Why don’t we have more female judges?

What we don’t know about the federal judiciary

Parliamentarian of the Year Irwin Cotler. (Blair Gable for Maclean's)

Irwin Cotler. (Blair Gable for Maclean’s)

Two months ago, Liberal MP Irwin Cotler filed another of his splendidly comprehensive order-paper questions in the House, this one seeking a breakdown of judicial appointments and candidates between 1993 and 2014—specifically along gender, linguistic, ethnic and geographic lines. In all, Cotler put several dozen questions to the government. But the justice department responded only to say that it could not answer the questions within the statutory 45-day deadline.
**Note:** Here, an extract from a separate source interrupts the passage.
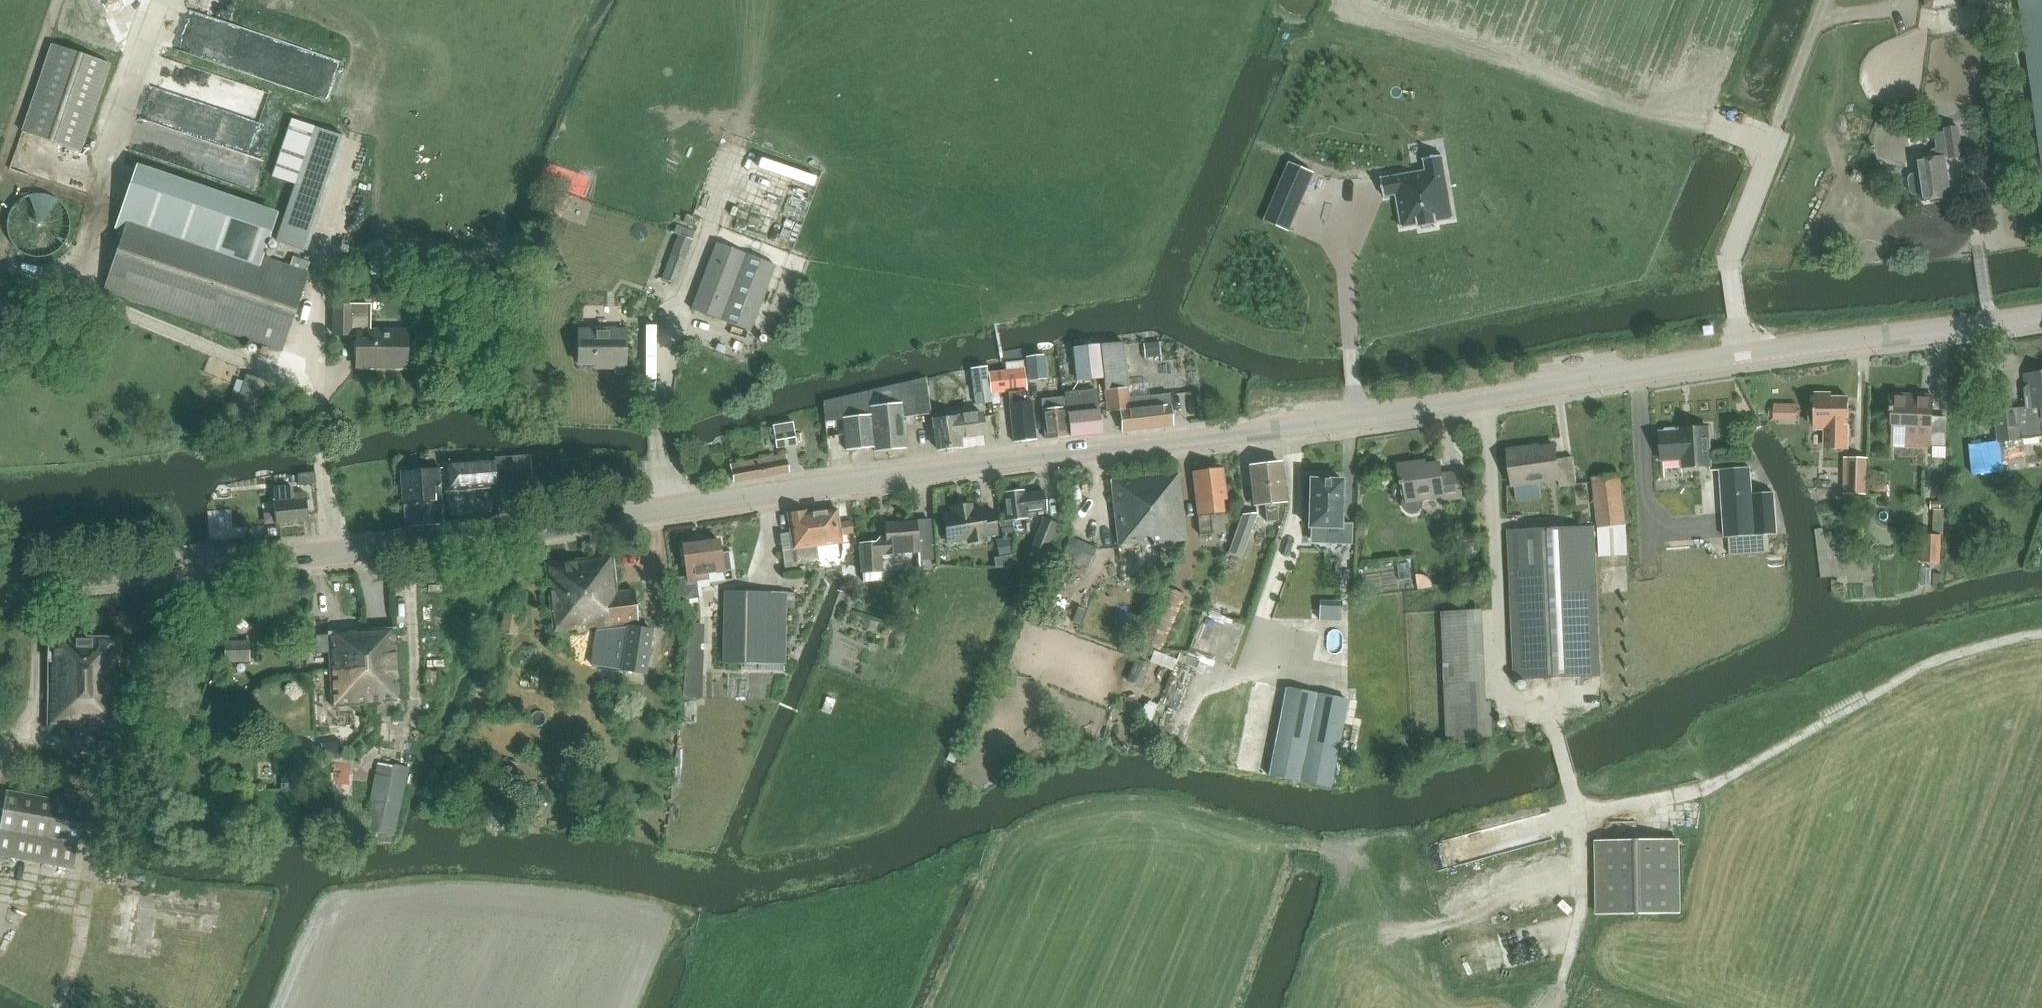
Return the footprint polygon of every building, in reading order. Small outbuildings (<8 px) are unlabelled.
[(2028,53),(2026,53),(2041,165),(2041,0),(2020,0),(2028,53)] [(52,44),(22,131),(82,151),(112,65),(52,44)] [(291,119),(271,176),(295,185),(315,128),(291,119)] [(302,250),(342,137),(315,128),(295,185),(275,240),(302,250)] [(1911,174),(1909,178),(1911,193),(1915,195),(1921,194),(1922,200),(1950,198),(1946,157),(1948,156),(1963,155),(1961,130),(1945,131),(1945,132),(1935,133),(1937,148),(1930,152),(1931,158),(1918,160),(1919,173),(1911,174)] [(760,138),(758,148),(781,152),(783,142),(760,138)] [(783,219),(798,164),(746,149),(730,204),(783,219)] [(1383,178),(1381,178),(1385,197),(1386,197),(1397,195),(1402,226),(1402,228),(1404,228),(1419,225),(1420,227),(1422,226),(1436,224),(1438,224),(1437,222),(1453,219),(1453,220),(1454,219),(1454,218),(1443,157),(1443,155),(1424,159),(1425,160),(1427,171),(1383,178)] [(1290,163),(1277,193),(1302,204),(1315,174),(1290,163)] [(116,227),(125,230),(131,211),(263,257),(277,216),(137,168),(116,227)] [(561,193),(554,214),(561,217),(569,195),(561,193)] [(8,226),(8,229),(8,232),(9,235),(10,238),(12,241),(13,243),(15,246),(17,248),(19,250),(22,252),(24,253),(27,255),(30,256),(33,257),(36,257),(39,257),(42,257),(45,257),(48,256),(51,255),(54,254),(57,252),(59,250),(62,248),(64,246),(66,243),(67,241),(68,238),(70,235),(70,232),(71,229),(71,226),(71,223),(70,220),(70,217),(68,214),(67,211),(66,208),(64,206),(62,203),(59,201),(57,200),(54,198),(51,197),(48,196),(45,195),(42,194),(39,194),(36,194),(33,195),(30,196),(27,197),(24,198),(22,199),(19,201),(17,203),(15,206),(13,208),(12,211),(10,214),(9,217),(8,220),(8,223),(8,226)] [(104,289),(281,351),(308,272),(263,257),(131,211),(125,230),(104,289)] [(1320,232),(1321,221),(1296,218),(1295,229),(1320,232)] [(679,235),(672,254),(685,259),(686,259),(693,240),(695,232),(677,225),(675,233),(679,235)] [(691,309),(750,332),(775,266),(716,243),(691,309)] [(676,284),(685,259),(672,254),(662,279),(676,284)] [(781,265),(773,286),(789,292),(796,271),(781,265)] [(357,368),(407,368),(407,330),(370,330),(370,305),(334,305),(334,336),(357,336),(357,368)] [(1704,336),(1716,334),(1715,326),(1703,328),(1704,336)] [(603,364),(603,369),(627,369),(627,329),(578,329),(577,364),(603,364)] [(1123,342),(1100,344),(1104,378),(1107,411),(1120,410),(1122,431),(1123,432),(1172,427),(1172,425),(1169,394),(1150,396),(1148,381),(1128,383),(1123,342)] [(1100,344),(1073,347),(1077,381),(1104,378),(1100,344)] [(196,350),(191,364),(202,368),(207,353),(196,350)] [(1043,356),(1026,358),(1028,380),(1045,379),(1043,356)] [(990,392),(1026,388),(1023,362),(1004,364),(1005,370),(987,372),(990,392)] [(987,367),(971,369),(971,371),(974,394),(975,404),(991,402),(990,392),(987,372),(987,367)] [(1970,444),(1973,475),(1986,474),(2005,472),(2002,442),(2041,437),(2041,429),(2039,408),(2041,408),(2041,374),(2023,377),(2027,408),(2009,409),(2010,411),(1995,413),(1998,441),(1983,443),(1970,444)] [(227,431),(252,439),(270,383),(245,375),(227,431)] [(235,409),(243,381),(237,379),(228,407),(235,409)] [(838,398),(824,401),(824,404),(826,420),(828,436),(842,434),(844,450),(872,447),(873,452),(904,448),(901,418),(931,414),(927,384),(868,391),(858,394),(838,398)] [(1008,392),(1013,443),(1033,441),(1030,400),(1026,400),(1025,390),(1008,392)] [(1101,434),(1096,391),(1066,394),(1070,438),(1101,434)] [(1828,448),(1847,449),(1848,397),(1832,397),(1832,393),(1815,393),(1814,411),(1809,411),(1809,425),(1829,425),(1828,448)] [(1891,433),(1890,447),(1929,450),(1929,446),(1946,447),(1948,419),(1932,418),(1933,395),(1892,393),(1891,409),(1893,409),(1891,433)] [(1062,397),(1041,400),(1046,440),(1067,437),(1063,407),(1062,397)] [(1771,399),(1770,419),(1796,420),(1797,400),(1771,399)] [(959,435),(985,432),(983,414),(933,420),(936,449),(960,446),(959,435)] [(797,445),(793,422),(773,425),(777,448),(797,445)] [(1667,430),(1665,432),(1661,432),(1663,460),(1683,458),(1684,467),(1712,465),(1709,427),(1682,429),(1682,431),(1678,431),(1676,430),(1667,430)] [(1561,486),(1577,484),(1574,457),(1558,459),(1556,444),(1529,447),(1528,446),(1509,448),(1513,485),(1560,480),(1561,486)] [(787,455),(729,464),(732,482),(790,473),(787,455)] [(444,490),(532,484),(530,456),(495,458),(494,457),(442,461),(444,490)] [(1845,458),(1845,461),(1845,489),(1845,495),(1869,495),(1869,458),(1845,458)] [(1417,462),(1398,464),(1400,484),(1405,484),(1406,496),(1406,497),(1405,499),(1404,500),(1404,506),(1407,511),(1412,514),(1418,513),(1422,509),(1424,503),(1422,498),(1441,495),(1443,499),(1461,497),(1458,473),(1441,475),(1440,464),(1418,466),(1417,462)] [(1284,500),(1292,499),(1289,473),(1281,474),(1280,463),(1249,466),(1254,506),(1264,505),(1266,520),(1277,519),(1276,504),(1284,503),(1284,500)] [(1222,500),(1227,499),(1224,469),(1222,469),(1219,464),(1210,465),(1208,470),(1192,472),(1199,535),(1214,533),(1210,515),(1223,513),(1222,500)] [(401,470),(404,526),(442,524),(439,468),(401,470)] [(1725,538),(1777,534),(1774,494),(1752,493),(1751,468),(1720,470),(1725,538)] [(313,473),(297,475),(298,486),(314,485),(313,473)] [(1159,542),(1184,539),(1177,474),(1111,481),(1118,545),(1134,544),(1135,547),(1149,545),(1151,547),(1159,546),(1159,542)] [(1600,556),(1627,555),(1626,526),(1619,475),(1592,479),(1599,529),(1599,532),(1593,532),(1593,526),(1511,528),(1516,679),(1601,676),(1593,539),(1600,539),(1600,556)] [(1342,480),(1340,480),(1312,479),(1310,479),(1310,481),(1309,525),(1309,527),(1311,527),(1329,528),(1329,544),(1350,544),(1351,524),(1341,523),(1342,482),(1342,480)] [(274,499),(272,499),(275,525),(307,522),(304,494),(293,495),(292,489),(273,491),(274,499)] [(1026,514),(1044,511),(1043,491),(1023,494),(1022,489),(1001,492),(1005,520),(1026,517),(1026,514)] [(1940,502),(1930,502),(1930,510),(1933,510),(1940,510),(1940,502)] [(986,536),(998,534),(993,510),(982,512),(982,508),(972,510),(971,504),(953,508),(954,514),(943,516),(947,540),(959,538),(959,541),(968,540),(969,544),(987,540),(986,536)] [(791,550),(783,551),(786,572),(799,571),(797,560),(818,558),(816,546),(838,543),(841,543),(840,534),(853,533),(852,522),(839,523),(837,509),(834,510),(833,507),(820,509),(820,512),(804,514),(804,511),(787,513),(789,533),(791,550)] [(212,530),(228,529),(226,508),(210,510),(212,530)] [(1933,510),(1932,535),(1942,536),(1943,511),(1940,510),(1933,510)] [(1240,556),(1257,513),(1243,513),(1229,552),(1240,556)] [(1043,518),(1030,551),(1038,555),(1045,557),(1058,524),(1043,518)] [(886,542),(860,543),(861,573),(863,573),(882,572),(883,572),(882,555),(920,553),(920,559),(932,559),(930,520),(885,523),(886,542)] [(1942,562),(1942,536),(1932,535),(1923,535),(1923,561),(1924,561),(1924,572),(1940,572),(1941,562),(1942,562)] [(1062,556),(1089,567),(1097,549),(1070,537),(1062,556)] [(1008,539),(997,541),(1000,557),(1011,555),(1008,539)] [(730,571),(728,552),(721,553),(719,540),(703,543),(700,540),(696,540),(695,543),(682,544),(686,577),(676,578),(679,600),(699,597),(697,580),(709,578),(708,574),(730,571)] [(1038,555),(1031,573),(1040,577),(1044,578),(1051,560),(1045,557),(1038,555)] [(594,559),(546,564),(554,632),(597,626),(591,665),(622,669),(646,673),(653,630),(632,627),(633,621),(637,621),(634,591),(618,592),(614,558),(594,561),(594,559)] [(1070,566),(1066,585),(1077,586),(1080,567),(1070,566)] [(1481,566),(1470,568),(1471,577),(1482,576),(1481,566)] [(1415,571),(1416,586),(1430,586),(1429,571),(1415,571)] [(882,572),(863,573),(863,582),(882,580),(882,572)] [(1162,650),(1187,594),(1168,585),(1143,641),(1162,650)] [(724,665),(785,665),(785,594),(725,593),(724,665)] [(795,610),(795,593),(786,593),(786,610),(795,610)] [(1486,682),(1483,610),(1442,612),(1445,684),(1448,744),(1494,742),(1492,701),(1487,701),(1486,682)] [(509,634),(510,628),(518,629),(519,613),(504,611),(501,633),(509,634)] [(397,629),(328,633),(328,634),(316,635),(317,654),(330,653),(333,707),(382,704),(382,702),(401,700),(397,629)] [(1227,655),(1225,633),(1191,635),(1193,658),(1227,655)] [(97,726),(119,726),(120,640),(49,639),(48,729),(97,730),(97,726)] [(226,662),(250,661),(250,641),(226,642),(226,662)] [(1148,661),(1172,665),(1175,652),(1150,648),(1148,661)] [(1151,665),(1139,660),(1129,682),(1141,687),(1151,665)] [(1578,706),(1591,706),(1592,683),(1579,683),(1578,706)] [(1286,689),(1269,777),(1330,789),(1348,701),(1286,689)] [(1143,696),(1136,717),(1149,722),(1156,700),(1143,696)] [(1164,715),(1170,738),(1191,733),(1186,710),(1164,715)] [(518,731),(517,720),(499,720),(500,731),(518,731)] [(178,753),(196,760),(200,750),(184,743),(178,753)] [(365,831),(394,836),(408,769),(378,763),(365,831)] [(73,870),(86,794),(64,791),(62,801),(5,792),(0,819),(0,858),(73,870)] [(564,805),(553,807),(556,823),(568,821),(564,805)] [(1454,841),(1455,840),(1454,833),(1431,837),(1437,869),(1459,865),(1454,841)] [(1681,840),(1596,841),(1597,913),(1682,913),(1681,840)]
I’ve uploaded a copy of Cotler’s question and the department’s response here.

This can be added to both the current discussion about the government’s general ability or willingness to respond to order-paper questions and last summer’s discussion about female representation on the federal bench.

The latter discussion started when Peter MacKay was reported to have said that women weren’t applying for judicial appointments in sufficient number. MacKay then claimed to have been misquoted and further asserted that the Conservative government had appointed more women to the bench than had the previous Liberal government. But, as I reported at the time, MacKay was conflating two different measures, and his claim of an increase in appointments didn’t line up with the available research. For a full understanding of the situation, we needed to know at what rate women were applying for judicial appointments.

I sought official answers on appointments and applications at the time, but got nowhere.

From the annals of past order-paper questions, Cotler has been able to unlock some information about judicial appointments. Two years ago, he received a breakdown (pdf) by gender of appointments made from 2006 to 2012 and a breakdown (pdf) of candidates by language.

The justice minister’s office explains that in the case of Cotler’s most recent question, there simply wasn’t enough time to do what would have had to have been done to answer Cotler’s questions.

In the order-paper question that Mr. Cotler tabled last December, Q-836, he was asking the department to go back through 21 years of information, a great deal of which would require a manual search of the paper records. The department only has 45 days to answer order-paper questions and there was just not enough time.

It does seem like a rather large project.

Cotler and Liberal MP Sean Casey today released a statement calling for greater diversity on the bench and the questions raised by last year’s controversy—whatever Peter MacKay said or didn’t say—still seem worthwhile. While Ontario publishes information on applicants for judicial publications, we have no such data for federal appointments. At what rate are women applying to be federal judges? How has that rate changed over time? And how has the rate of appointment of women changed over time? Those don’t seem like questions for which it would be unreasonable to expect answers to be somehow procured.